Inviato di Trump Chiede alla FIFA di Sostituire l'Iran con l'Italia ai Mondiali

Inviato di Trump Chiede alla FIFA di Sostituire l'Iran con l'Italia ai Mondiali

"Confermo di aver suggerito a Trump e Infantino che l'Italia sostituisca l'Iran alla Coppa del Mondo." Questa frase, pronunciata dall'inviato speciale degli Stati Uniti Paolo Zampolli al Financial Times, dice tutto quello che c'è da sapere su quanto stia diventando surreale la preparazione al 2026.

Zampolli — un imprenditore e mondano italo-americano che sostiene di aver presentato Donald Trump a Melania — ha formalmente fatto pressioni sul presidente della FIFA Gianni Infantino per estromettere l'Iran dal torneo e cedere il loro posto agli Azzurri. L'Italia, che vanta quattro titoli mondiali, ha mancato la qualificazione per la terza volta consecutiva il mese scorso dopo aver perso ai rigori contro la Bosnia ed Erzegovina nella finale dei playoff. Secondo le regole normali, restano a casa. Ma questi non sono tempi normali.

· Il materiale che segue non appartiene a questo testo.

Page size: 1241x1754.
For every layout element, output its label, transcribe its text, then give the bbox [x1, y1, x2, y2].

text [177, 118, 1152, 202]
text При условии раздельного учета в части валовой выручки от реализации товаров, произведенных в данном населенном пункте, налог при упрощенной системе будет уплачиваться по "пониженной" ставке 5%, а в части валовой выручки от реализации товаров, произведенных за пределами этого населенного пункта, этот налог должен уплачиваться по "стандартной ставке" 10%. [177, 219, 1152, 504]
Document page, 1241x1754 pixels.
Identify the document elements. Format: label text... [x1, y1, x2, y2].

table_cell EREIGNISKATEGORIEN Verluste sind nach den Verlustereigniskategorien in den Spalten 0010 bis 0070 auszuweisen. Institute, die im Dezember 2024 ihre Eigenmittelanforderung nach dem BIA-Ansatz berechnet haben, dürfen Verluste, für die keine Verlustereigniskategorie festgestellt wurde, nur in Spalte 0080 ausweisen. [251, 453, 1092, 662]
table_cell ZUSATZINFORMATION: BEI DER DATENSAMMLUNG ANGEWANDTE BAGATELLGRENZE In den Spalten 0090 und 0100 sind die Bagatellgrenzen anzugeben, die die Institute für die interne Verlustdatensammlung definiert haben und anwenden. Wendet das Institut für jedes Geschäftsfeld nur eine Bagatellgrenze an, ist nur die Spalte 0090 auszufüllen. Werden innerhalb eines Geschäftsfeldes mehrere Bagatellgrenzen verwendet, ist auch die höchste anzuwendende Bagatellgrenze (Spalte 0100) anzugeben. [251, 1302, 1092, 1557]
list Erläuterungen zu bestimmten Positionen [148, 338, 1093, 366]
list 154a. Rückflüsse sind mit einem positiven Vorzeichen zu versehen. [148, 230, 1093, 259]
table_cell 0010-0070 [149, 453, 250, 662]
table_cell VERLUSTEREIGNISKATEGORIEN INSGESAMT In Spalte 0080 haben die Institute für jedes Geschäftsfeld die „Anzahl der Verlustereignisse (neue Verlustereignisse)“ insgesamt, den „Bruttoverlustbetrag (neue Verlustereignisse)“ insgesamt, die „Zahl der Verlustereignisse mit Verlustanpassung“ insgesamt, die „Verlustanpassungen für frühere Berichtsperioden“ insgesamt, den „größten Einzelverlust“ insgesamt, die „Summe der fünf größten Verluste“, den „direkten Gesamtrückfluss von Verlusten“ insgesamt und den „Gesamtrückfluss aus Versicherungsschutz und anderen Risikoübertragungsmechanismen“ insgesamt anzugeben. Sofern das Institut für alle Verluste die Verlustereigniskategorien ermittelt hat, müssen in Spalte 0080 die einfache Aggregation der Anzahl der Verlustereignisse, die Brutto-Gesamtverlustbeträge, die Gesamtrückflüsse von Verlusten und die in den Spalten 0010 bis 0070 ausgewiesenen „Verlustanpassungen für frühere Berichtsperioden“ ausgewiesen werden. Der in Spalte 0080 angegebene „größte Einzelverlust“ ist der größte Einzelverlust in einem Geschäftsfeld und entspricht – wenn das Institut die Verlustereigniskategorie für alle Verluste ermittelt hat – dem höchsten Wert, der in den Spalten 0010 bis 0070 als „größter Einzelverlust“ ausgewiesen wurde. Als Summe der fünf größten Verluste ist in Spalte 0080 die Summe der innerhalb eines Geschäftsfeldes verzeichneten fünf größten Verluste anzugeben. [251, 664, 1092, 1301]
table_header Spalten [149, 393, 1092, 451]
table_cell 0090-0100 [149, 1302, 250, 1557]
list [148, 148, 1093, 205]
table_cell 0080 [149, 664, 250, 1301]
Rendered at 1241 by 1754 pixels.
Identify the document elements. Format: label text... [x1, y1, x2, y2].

Politica mascherata da logica calcistica

La proposta non riguarda puramente il merito sportivo — Zampolli è chiaro sul fatto che si tratti in parte di una mossa diplomatica. L'iniziativa sarebbe stata concepita per ricucire i rapporti tra Trump e il Primo Ministro italiano Giorgia Meloni, entrati in conflitto dopo che lei ha criticato l'attacco del presidente americano a Papa Leone XIV durante il conflitto con l'Iran. Niente dice "torniamo amici" come regalare al proprio alleato un posto ai Mondiali.

La partecipazione dell'Iran è stata effettivamente in dubbio da quando è scoppiata la guerra con gli Stati Uniti e Israele il 28 febbraio. La federazione calcistica iraniana era già in trattative con la FIFA per spostare le partite del girone dagli Stati Uniti al Messico. Si tratta di una questione logistica reale e irrisolta — una che dà alla conversazione sulla sostituzione almeno una parvenza di giustificazione pratica.

Ma la FIFA non abbocca. Infantino si è recato in Turchia il mese scorso per assistere all'amichevole dell'Iran contro il Costa Rica, ed è stato inequivocabile in seguito: l'Iran sarà alla Coppa del Mondo, giocando "dove dovrebbe essere, secondo il sorteggio." È quanto di più simile a un rifiuto netto si possa ottenere dall'organo di governo del calcio senza una dichiarazione formale.

Cosa significa per il sorteggio e le quote

Finché la FIFA non confermerà ufficialmente gli avversari nel girone e le sedi dell'Iran, c'è un vero asterisco che incombe su quella sezione del tabellone. Qualsiasi squadra sorteggiata insieme all'Iran in un girone con sede negli Stati Uniti seguirà attentamente questa situazione — i cambi di sede influenzano spostamenti, preparazione e dinamiche del pubblico in modi che alterano silenziosamente l'equilibrio competitivo.

Le probabilità che l'Italia partecipi a un torneo in casa nel continente ospitante rimangono, ufficialmente, zero. Zampolli lo definisce un "sogno". Infantino lo ha essenzialmente definito una proposta improponibile. Il sogno resta tale.